You can have what you TRULY want. What do you truly want? What is really important to you? Don’t answer that question too quickly. Set aside your beliefs and your goals. Get real quiet, and ask the question. What do I want? Listen within. Keep asking if need be. given that we mostly identify with our egos, a good way to inquire may be: “Not my will, but Thy will be done.” Once your answers begin to flow, act on them. That’s the other trait of an adult; the ability to move forward courageously, to do what you feel called to do.

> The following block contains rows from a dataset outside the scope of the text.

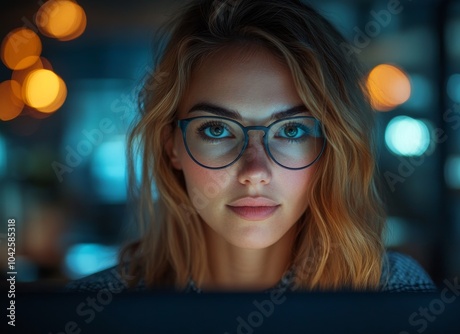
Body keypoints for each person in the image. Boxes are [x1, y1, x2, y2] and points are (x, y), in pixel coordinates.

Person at [66, 0, 435, 293]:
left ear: (331, 148)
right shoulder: (96, 309)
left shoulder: (391, 293)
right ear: (172, 146)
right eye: (215, 129)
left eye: (291, 130)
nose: (254, 172)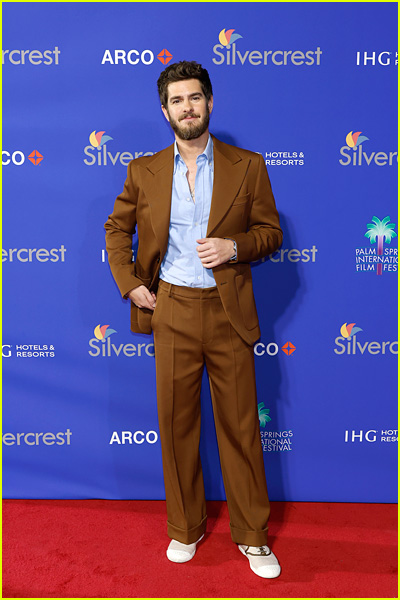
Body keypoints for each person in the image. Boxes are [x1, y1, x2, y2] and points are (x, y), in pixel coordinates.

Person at [104, 61, 283, 579]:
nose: (188, 107)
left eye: (195, 98)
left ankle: (252, 537)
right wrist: (130, 282)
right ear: (165, 111)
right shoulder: (144, 170)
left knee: (241, 428)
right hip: (173, 309)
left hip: (228, 312)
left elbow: (270, 234)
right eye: (177, 101)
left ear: (210, 103)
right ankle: (186, 529)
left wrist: (235, 246)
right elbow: (117, 230)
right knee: (177, 425)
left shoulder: (248, 165)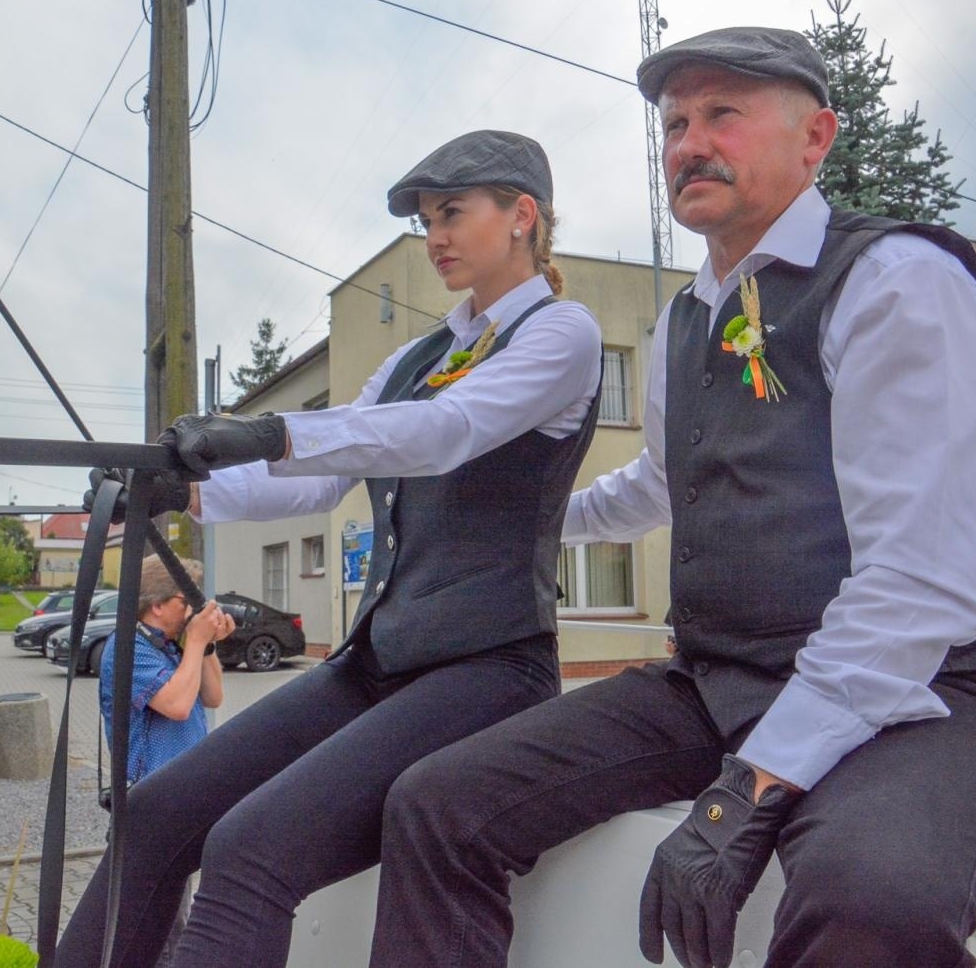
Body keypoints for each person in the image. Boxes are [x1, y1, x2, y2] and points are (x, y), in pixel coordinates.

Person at [371, 28, 976, 968]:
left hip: (920, 693)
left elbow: (921, 584)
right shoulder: (687, 316)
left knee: (872, 899)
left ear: (816, 139)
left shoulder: (897, 281)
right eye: (675, 122)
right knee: (436, 803)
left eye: (723, 112)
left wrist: (746, 793)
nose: (688, 142)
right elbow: (658, 484)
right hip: (715, 682)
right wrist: (518, 518)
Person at [57, 129, 603, 968]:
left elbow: (446, 431)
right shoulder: (417, 357)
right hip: (379, 661)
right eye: (427, 220)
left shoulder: (561, 336)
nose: (436, 238)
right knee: (158, 813)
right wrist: (183, 491)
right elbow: (320, 481)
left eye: (452, 213)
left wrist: (267, 431)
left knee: (249, 847)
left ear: (523, 215)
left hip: (490, 669)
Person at [98, 555, 235, 791]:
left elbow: (214, 697)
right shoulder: (128, 647)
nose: (191, 610)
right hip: (153, 790)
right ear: (157, 605)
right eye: (186, 601)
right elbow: (177, 706)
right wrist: (195, 638)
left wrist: (207, 643)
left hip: (186, 783)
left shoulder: (167, 645)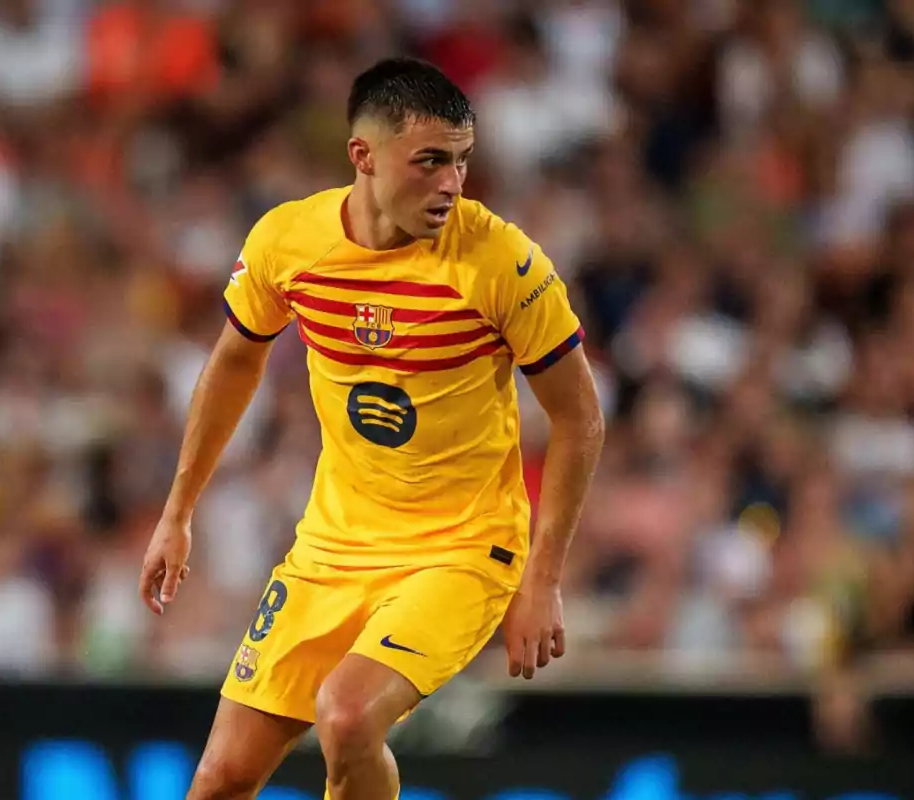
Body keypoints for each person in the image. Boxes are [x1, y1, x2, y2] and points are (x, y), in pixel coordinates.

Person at [138, 57, 605, 800]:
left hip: (459, 551)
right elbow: (233, 365)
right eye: (430, 161)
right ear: (364, 155)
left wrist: (543, 581)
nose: (452, 183)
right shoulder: (289, 243)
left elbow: (579, 418)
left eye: (461, 161)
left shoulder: (500, 264)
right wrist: (177, 513)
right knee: (220, 780)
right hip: (331, 548)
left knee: (347, 715)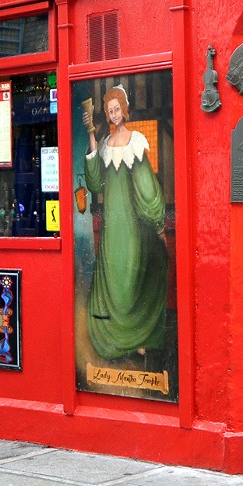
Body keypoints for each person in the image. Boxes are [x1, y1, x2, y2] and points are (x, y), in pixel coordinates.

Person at [81, 86, 169, 364]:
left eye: (117, 108)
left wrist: (157, 223)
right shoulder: (105, 143)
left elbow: (146, 187)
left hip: (132, 226)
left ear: (125, 109)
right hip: (112, 227)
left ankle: (138, 338)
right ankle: (118, 340)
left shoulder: (136, 141)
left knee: (130, 279)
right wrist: (91, 134)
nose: (114, 114)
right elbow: (95, 183)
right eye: (109, 110)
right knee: (117, 280)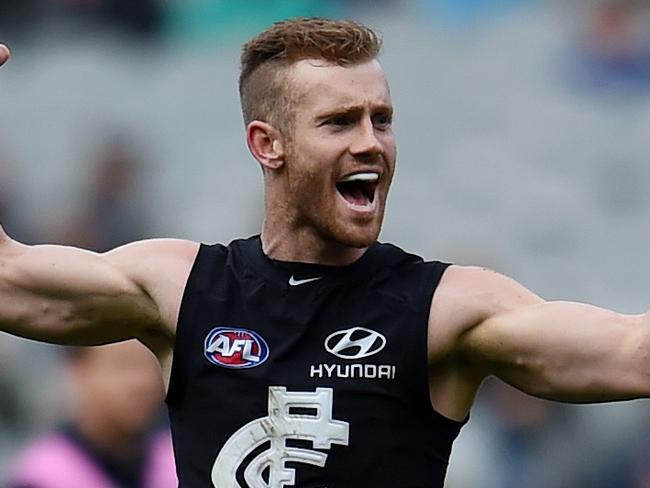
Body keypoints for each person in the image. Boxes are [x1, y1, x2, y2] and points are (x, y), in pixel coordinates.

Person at [0, 18, 648, 487]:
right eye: (339, 122)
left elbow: (630, 352)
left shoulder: (447, 309)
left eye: (382, 119)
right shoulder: (180, 287)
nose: (372, 143)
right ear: (267, 144)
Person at [4, 340, 177, 488]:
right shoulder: (43, 478)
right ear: (78, 367)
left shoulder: (178, 461)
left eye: (152, 364)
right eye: (124, 365)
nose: (143, 383)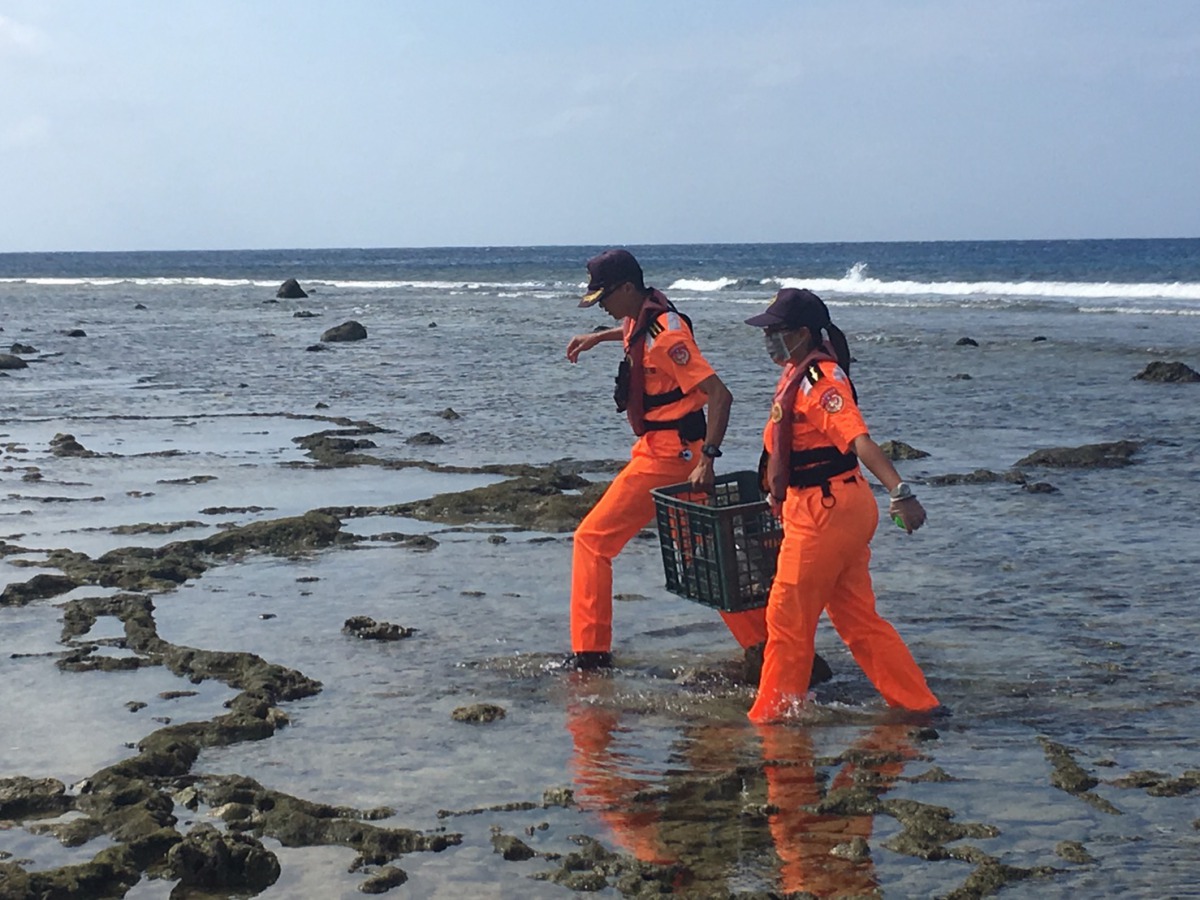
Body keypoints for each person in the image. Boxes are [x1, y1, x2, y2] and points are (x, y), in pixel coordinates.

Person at [743, 288, 940, 723]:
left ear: (804, 334)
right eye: (769, 331)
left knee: (787, 618)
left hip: (825, 510)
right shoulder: (798, 371)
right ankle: (918, 705)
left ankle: (772, 716)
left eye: (778, 331)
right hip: (831, 506)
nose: (770, 339)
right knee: (857, 619)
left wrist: (900, 492)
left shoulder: (821, 381)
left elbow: (859, 440)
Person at [564, 248, 764, 670]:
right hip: (668, 450)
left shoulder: (669, 337)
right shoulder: (645, 314)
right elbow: (633, 332)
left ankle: (590, 653)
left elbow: (720, 396)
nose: (601, 304)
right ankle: (766, 647)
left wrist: (708, 459)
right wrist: (597, 337)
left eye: (604, 297)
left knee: (592, 541)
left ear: (627, 288)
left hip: (670, 456)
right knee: (701, 558)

So, are you an adult or not? Be honest. If you are, you already know it. This article doesn’t really evoke any emotion for you. If you aren’t, then maybe it’s time to start growing up. It’s worth the effort. The reward is freedom and the power of 100 % responsibility. The reward is the joy you feel knowing that you cannot be anyone’s victim. You find that you need not participate in any more dramas or soap operas in life. And as you release your fears, worries, resentments and disappointments, that there is a stronger Voice within you that will guide you. Instead of hoping certain things will happen for you (as children do), you trust that Spirit (or whatever you want to call it) will guide you well. You will form intentions, and those intentions will bubble up from within you. You will sense a knowing that the path you intend is the right one. You will accept, but not judge, that most others are still children, and do your best to be helpful–to be the role model we so desperately need.